Chrisanthou co-wrote and co-produced two songs from third album by Bailey Rae called The Heart Speaks in Whispers, which was released on 13 May 2016. Both songs were the first singles off the new album. He also has co-produced two further songs on the album. Chrisanthou produced Davy Knowles' album 'The Outsider' in 2015 and continues to nurture up-and-coming artists.

Chrisanthou co-wrote, mixed and produced "Show Me" by Gabrielle released in May 2018, her first release in nine years and it was featured on BBC Radio 2. Chrisanthou has also co-written, mixing and produced "Take A Minute", "Young and Crazy" and "Stronger" from Gabrielle's album Under My Skin, released on 17 August 2018.

Chrisanthou has also been working with UK based American singer Kate Earl and up-and-coming Scottish singer/songwriter Callum Beattie. Chrisanthou co-wrote and co-produced the song "Mouth Of A Tiger" with Callum and Jim Duguid on the new album People Like Us, released in May 2020. He also co-wrote/produced Braveheart with Beattie in 2018.
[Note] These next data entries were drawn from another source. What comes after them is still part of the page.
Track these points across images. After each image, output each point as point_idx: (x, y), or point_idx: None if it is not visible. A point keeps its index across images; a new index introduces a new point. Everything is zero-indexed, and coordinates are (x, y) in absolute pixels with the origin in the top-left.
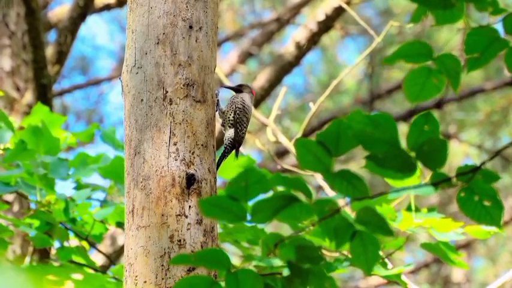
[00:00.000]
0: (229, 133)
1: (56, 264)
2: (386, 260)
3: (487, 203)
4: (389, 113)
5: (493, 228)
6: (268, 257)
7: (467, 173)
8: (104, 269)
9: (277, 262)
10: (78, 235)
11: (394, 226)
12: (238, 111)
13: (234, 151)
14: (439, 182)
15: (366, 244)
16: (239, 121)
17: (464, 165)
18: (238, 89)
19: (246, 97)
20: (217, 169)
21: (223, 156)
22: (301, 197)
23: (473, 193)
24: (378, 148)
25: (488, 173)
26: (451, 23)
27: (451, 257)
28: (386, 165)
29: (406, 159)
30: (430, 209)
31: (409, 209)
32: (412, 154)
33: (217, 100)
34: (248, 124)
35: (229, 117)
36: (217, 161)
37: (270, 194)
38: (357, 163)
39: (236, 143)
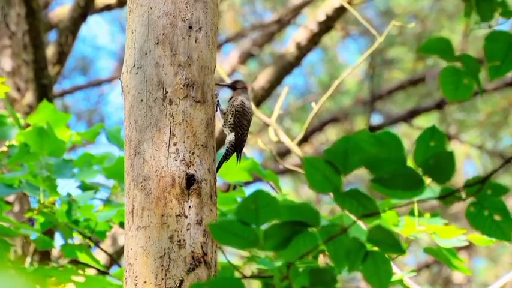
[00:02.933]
0: (230, 137)
1: (56, 265)
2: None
3: (497, 217)
4: (395, 133)
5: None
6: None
7: (475, 184)
8: (106, 269)
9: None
10: (82, 234)
11: (397, 231)
12: (238, 115)
13: (235, 154)
14: (447, 195)
15: (378, 264)
16: (239, 125)
17: (473, 177)
18: (231, 86)
19: (244, 97)
20: (217, 171)
21: (224, 159)
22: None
23: (482, 208)
24: (384, 169)
25: (496, 185)
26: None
27: (453, 262)
28: (394, 185)
29: (413, 177)
30: (433, 215)
31: (412, 213)
32: (419, 170)
33: (218, 100)
34: (249, 126)
35: (229, 121)
36: (218, 163)
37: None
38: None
39: (237, 146)
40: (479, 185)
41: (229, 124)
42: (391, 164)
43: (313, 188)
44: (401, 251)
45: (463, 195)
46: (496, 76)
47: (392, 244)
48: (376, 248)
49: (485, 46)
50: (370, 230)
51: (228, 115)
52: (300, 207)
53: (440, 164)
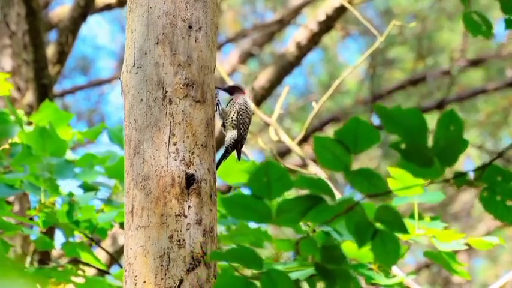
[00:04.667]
0: (232, 134)
1: (56, 265)
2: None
3: (509, 203)
4: (421, 113)
5: (495, 240)
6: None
7: (478, 169)
8: (106, 268)
9: (280, 266)
10: (84, 233)
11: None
12: (241, 112)
13: (234, 153)
14: (454, 177)
15: (386, 243)
16: (242, 122)
17: (481, 163)
18: (229, 91)
19: (247, 99)
20: (216, 169)
21: (224, 157)
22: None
23: (495, 193)
24: (403, 135)
25: (505, 172)
26: None
27: (453, 266)
28: (409, 157)
29: (426, 153)
30: (433, 218)
31: (412, 216)
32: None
33: (218, 100)
34: (250, 125)
35: (232, 118)
36: (217, 161)
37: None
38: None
39: (238, 144)
40: (482, 170)
41: (232, 121)
42: (411, 135)
43: (324, 166)
44: (406, 231)
45: (473, 180)
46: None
47: (398, 225)
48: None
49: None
50: (377, 209)
51: (230, 112)
52: (313, 182)
53: (449, 147)
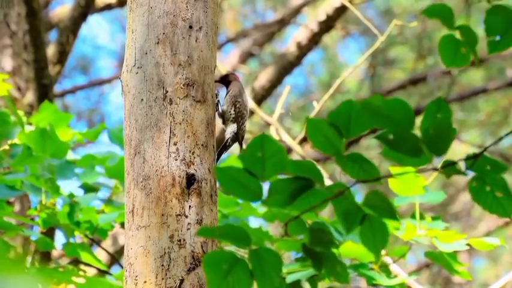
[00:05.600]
0: (232, 127)
1: (57, 265)
2: (390, 268)
3: (498, 194)
4: (405, 100)
5: (496, 241)
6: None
7: (471, 158)
8: (107, 268)
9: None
10: (84, 234)
11: (398, 236)
12: (238, 105)
13: (235, 152)
14: (447, 165)
15: (374, 228)
16: (240, 114)
17: (472, 152)
18: (224, 80)
19: (240, 88)
20: (217, 161)
21: (224, 149)
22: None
23: (484, 183)
24: (390, 128)
25: (495, 162)
26: None
27: (454, 266)
28: (396, 146)
29: (415, 143)
30: (434, 218)
31: (413, 216)
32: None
33: (218, 100)
34: (247, 116)
35: (230, 113)
36: (218, 152)
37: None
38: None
39: (239, 136)
40: (474, 159)
41: (230, 115)
42: (397, 126)
43: (317, 148)
44: (395, 217)
45: (461, 168)
46: (494, 50)
47: (388, 210)
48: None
49: (486, 19)
50: (366, 194)
51: (228, 106)
52: (305, 165)
53: (439, 136)
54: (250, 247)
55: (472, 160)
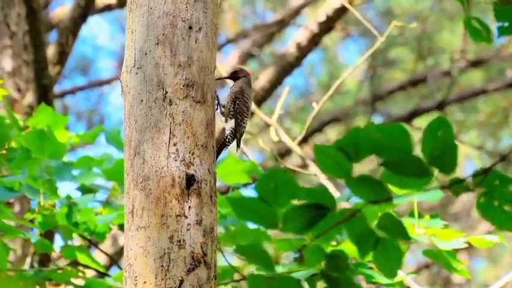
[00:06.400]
0: (231, 124)
1: (56, 267)
2: None
3: (507, 208)
4: (402, 124)
5: (495, 239)
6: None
7: (479, 174)
8: (105, 269)
9: (280, 268)
10: (82, 236)
11: None
12: (237, 101)
13: (234, 153)
14: (455, 183)
15: (388, 251)
16: (239, 111)
17: (480, 168)
18: (234, 77)
19: (244, 84)
20: (216, 158)
21: (224, 146)
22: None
23: (492, 198)
24: (392, 155)
25: (503, 177)
26: None
27: (453, 264)
28: (401, 171)
29: (419, 165)
30: (433, 216)
31: (411, 215)
32: (426, 160)
33: (218, 100)
34: (249, 113)
35: (229, 109)
36: (217, 149)
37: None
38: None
39: (237, 133)
40: (483, 175)
41: (229, 112)
42: (398, 152)
43: (326, 172)
44: (408, 238)
45: (471, 185)
46: (504, 33)
47: (400, 231)
48: (385, 235)
49: (495, 7)
50: (380, 217)
51: (228, 103)
52: (317, 191)
53: (445, 155)
54: (275, 273)
55: (482, 176)
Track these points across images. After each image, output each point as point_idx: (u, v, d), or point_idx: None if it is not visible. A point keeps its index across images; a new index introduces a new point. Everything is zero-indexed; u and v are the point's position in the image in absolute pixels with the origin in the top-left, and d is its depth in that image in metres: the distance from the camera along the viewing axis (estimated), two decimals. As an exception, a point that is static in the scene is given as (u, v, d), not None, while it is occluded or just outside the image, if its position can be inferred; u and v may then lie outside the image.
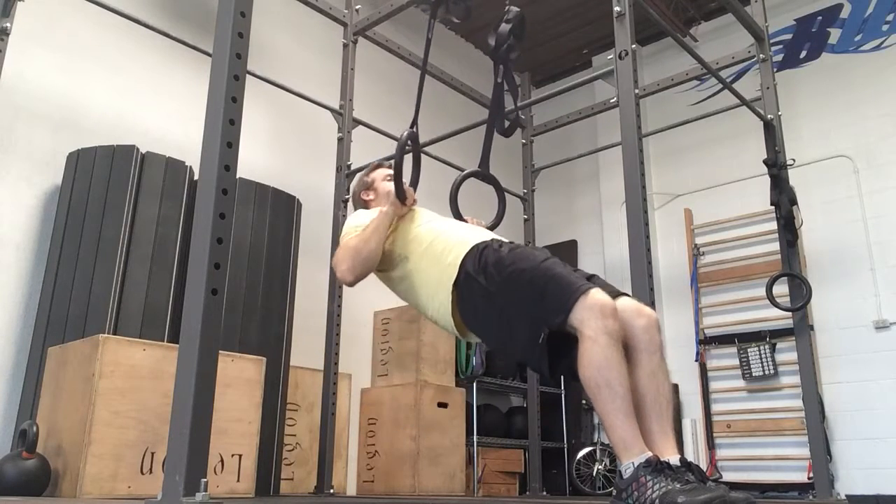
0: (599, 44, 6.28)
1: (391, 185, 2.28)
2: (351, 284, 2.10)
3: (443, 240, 2.02)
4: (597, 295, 1.67)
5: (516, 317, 1.80)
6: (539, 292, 1.74)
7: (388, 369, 4.61)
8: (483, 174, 2.40)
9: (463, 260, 1.92)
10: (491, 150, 2.38)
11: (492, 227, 2.35)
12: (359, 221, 2.18)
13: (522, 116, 4.69)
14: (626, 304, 1.76)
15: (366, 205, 2.43)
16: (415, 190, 2.27)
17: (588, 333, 1.62)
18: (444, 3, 2.29)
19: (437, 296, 1.97)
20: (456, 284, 1.91)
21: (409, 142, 2.20)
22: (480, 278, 1.86)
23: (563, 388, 5.63)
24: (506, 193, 2.52)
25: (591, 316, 1.63)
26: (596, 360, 1.60)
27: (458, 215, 2.33)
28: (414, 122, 2.24)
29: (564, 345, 1.73)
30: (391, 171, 2.42)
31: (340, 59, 3.96)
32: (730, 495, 1.43)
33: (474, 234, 2.04)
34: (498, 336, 1.92)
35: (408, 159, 2.26)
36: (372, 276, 2.16)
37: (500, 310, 1.85)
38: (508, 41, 2.17)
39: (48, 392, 2.81)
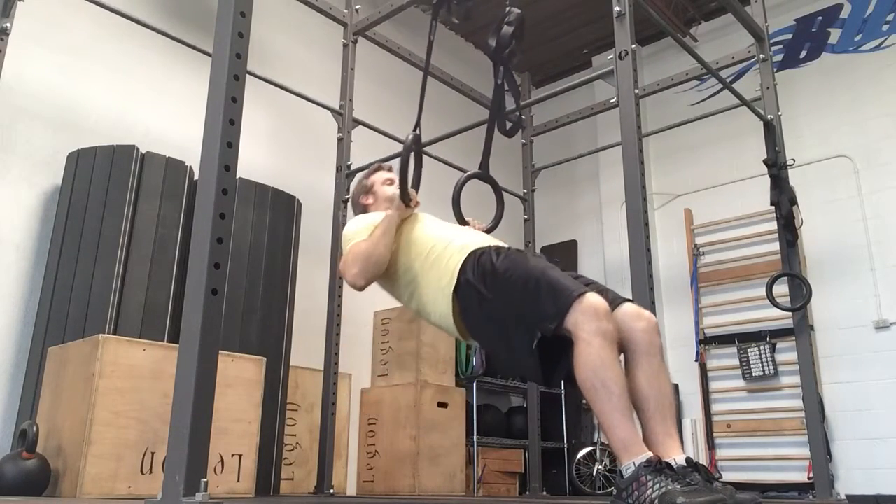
0: (599, 44, 6.28)
1: (391, 189, 2.28)
2: (361, 289, 2.09)
3: (442, 246, 2.02)
4: (591, 298, 1.68)
5: (512, 323, 1.80)
6: (533, 297, 1.75)
7: (388, 369, 4.61)
8: (482, 175, 2.41)
9: (462, 265, 1.92)
10: (490, 151, 2.38)
11: (490, 230, 2.34)
12: (359, 226, 2.16)
13: (524, 117, 4.69)
14: (627, 308, 1.79)
15: (365, 209, 2.41)
16: (417, 191, 2.26)
17: (582, 336, 1.63)
18: (445, 4, 2.28)
19: (439, 301, 1.97)
20: (456, 290, 1.91)
21: (414, 145, 2.19)
22: (479, 285, 1.86)
23: (562, 388, 5.63)
24: (506, 193, 2.52)
25: (585, 319, 1.64)
26: (591, 361, 1.61)
27: (460, 217, 2.32)
28: (417, 125, 2.24)
29: (560, 351, 1.73)
30: (390, 175, 2.42)
31: (340, 59, 3.96)
32: (735, 497, 1.42)
33: (473, 239, 2.04)
34: (495, 343, 1.92)
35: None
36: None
37: (496, 316, 1.85)
38: (511, 45, 2.17)
39: (48, 392, 2.81)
2020 has seen Chrisanthou involved with writing and production for new American neo soul artist, Nyah Grace. He co-wrote and produced eight songs on her album Honey-Coloured released in July 2020; "Honey Coloured", "Magnolia", "My Sista Told Me" (with Corinne Bailey Rae), "Sunday", "I Just Wish You Call Me", "And I Love Him", "Sooner or Later" and "Summer Luvin'". He mixed all the songs on the album.

Chrisanthou has formed a publishing company called Trinity Songs with John Beck (songwriter) and Matthew Rumbold.